I’m sure some of you, if you’re familiar with me and my business, will know I have a little collection of just… bad fakes. Some of the inventive things created to make a fake mineral or gemstone – half the time of a material so cheap it couldn’t possibly be worth faking.

Some of these fakes are a very low quality, low tech approach. One of my favourites was the absolute eye-melting monstrosity of these ‘Rutile in Quartz’ fakes, which were resin and tinsel.


Now, I’ve spotted another fake form of Rutile in Quartz, but this one is way more advanced and way more interesting.
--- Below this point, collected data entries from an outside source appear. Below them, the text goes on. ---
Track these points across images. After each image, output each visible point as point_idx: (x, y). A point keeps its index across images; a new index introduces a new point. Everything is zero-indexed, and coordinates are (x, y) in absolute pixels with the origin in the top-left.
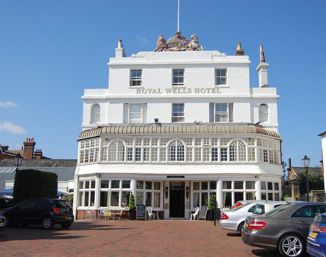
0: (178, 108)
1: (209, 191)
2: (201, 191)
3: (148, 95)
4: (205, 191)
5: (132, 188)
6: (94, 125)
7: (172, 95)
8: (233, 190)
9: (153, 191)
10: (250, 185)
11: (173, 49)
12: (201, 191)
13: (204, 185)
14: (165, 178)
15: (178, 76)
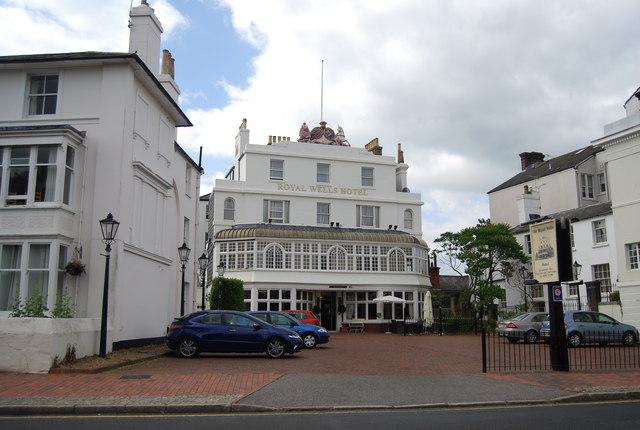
0: (323, 209)
1: (367, 302)
2: (357, 302)
3: (290, 192)
4: (361, 302)
5: (293, 301)
6: (230, 223)
7: (316, 194)
8: (268, 300)
9: (307, 302)
10: (409, 295)
11: (320, 140)
12: (357, 302)
13: (361, 295)
14: (327, 288)
15: (323, 171)
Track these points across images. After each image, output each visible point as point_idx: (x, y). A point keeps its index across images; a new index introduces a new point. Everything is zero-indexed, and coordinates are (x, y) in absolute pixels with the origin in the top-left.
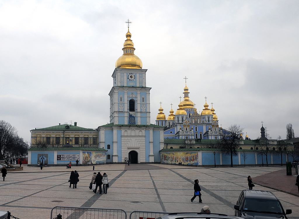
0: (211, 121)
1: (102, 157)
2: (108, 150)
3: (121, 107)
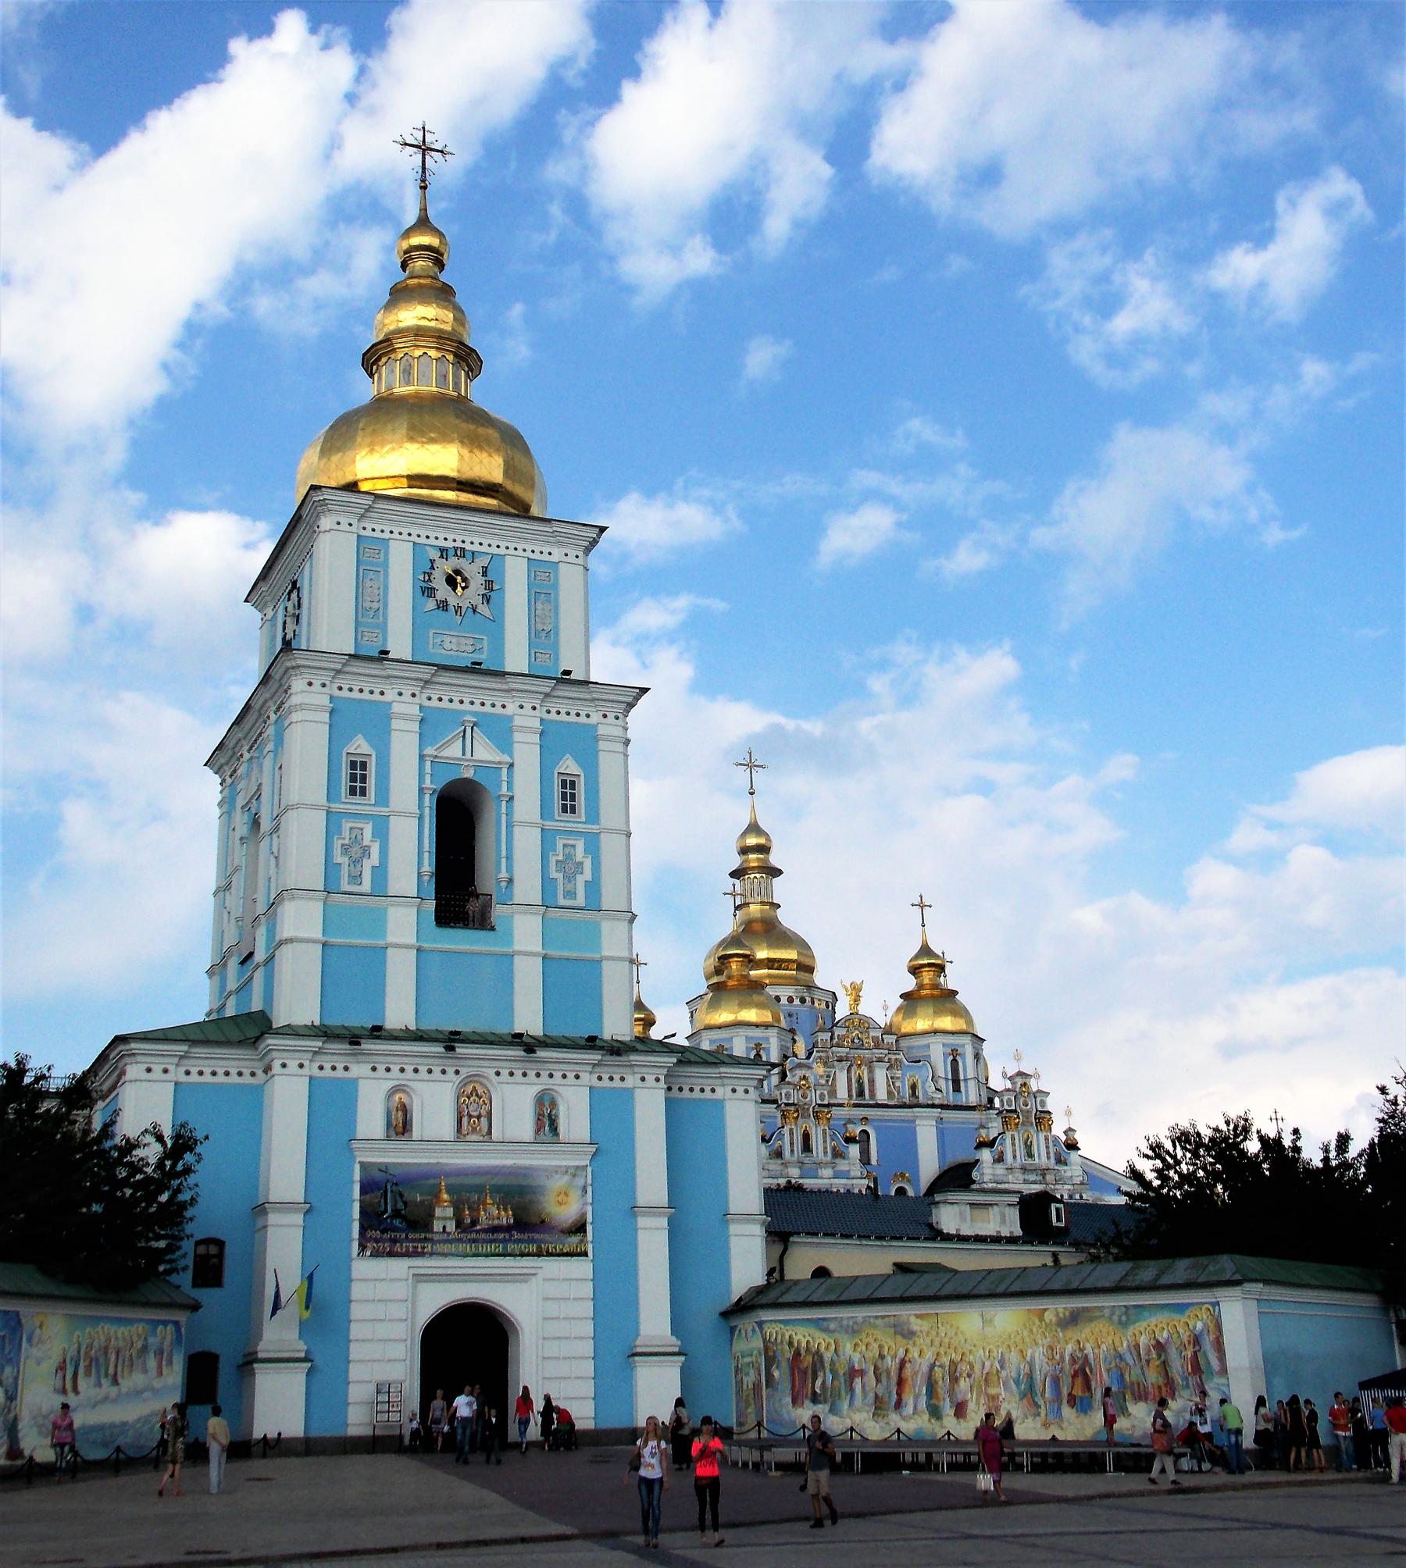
0: (972, 1084)
1: (137, 1379)
2: (205, 1295)
3: (356, 851)
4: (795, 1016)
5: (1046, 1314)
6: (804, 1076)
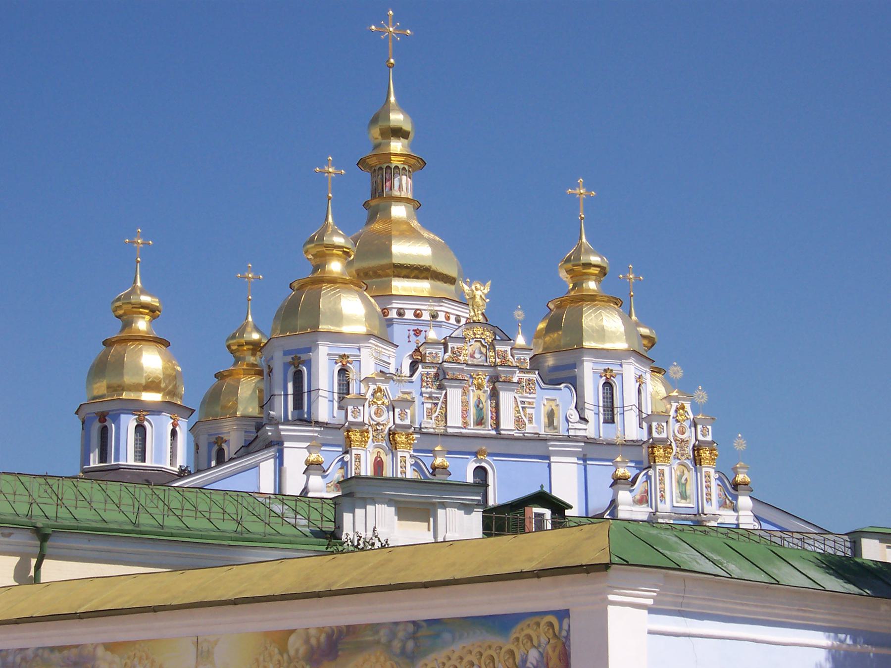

This came, as all terrible things do, from my favourite four letter auction site, where it was described as ‘Marvelous Lustrous Rutilated Quartz Cluster From Pakistan’. The seller had 1198 feedback and a score of 96.1%, shipping from SONIPAT, HARYANA, India.


Pakistan does have some interesting included minerals, including Quartz with Rutile, Aegerine, and a few interestingly blue-green coloured Amphiboles.


This wasn’t one. I thought it was glitter in resin from the picture, but a nicer specimen – a fine accompaniment to my tinsel in resin eyesores.

When it arrived, it was pretty obvious immediately that it wasn’t resin. It was hard and cold, and purely from feel was either glass or Quartz – later testing revealed it to be glass.

 Chucking it under the USB scope, I got some interesting photos.

For reference, the first image is the listing image which I have ‘borrowed’ to illustrate this fine specimen.


I was honestly just expecting glitter in resin, a great combination of microplastics.

In my experience though, glitter is almost always hexagonal under the microscope, and these pieces reminded me of something else – the Copper/cobalt/manganese flecks seen under a microscope when viewing the synthetic Goldstone glass.

Only thing was, I’ve never seen a transparent piece of goldstone glass – and couldn’t find one online either. Has anyone ever seen a transparent Goldstone / aventurine glass, or is this possibly a new creation?


Pictured below are some photos of the synthetic Goldstone glass with its common blue or red-brown matrix. Green Goldstone also exists but is a little less common.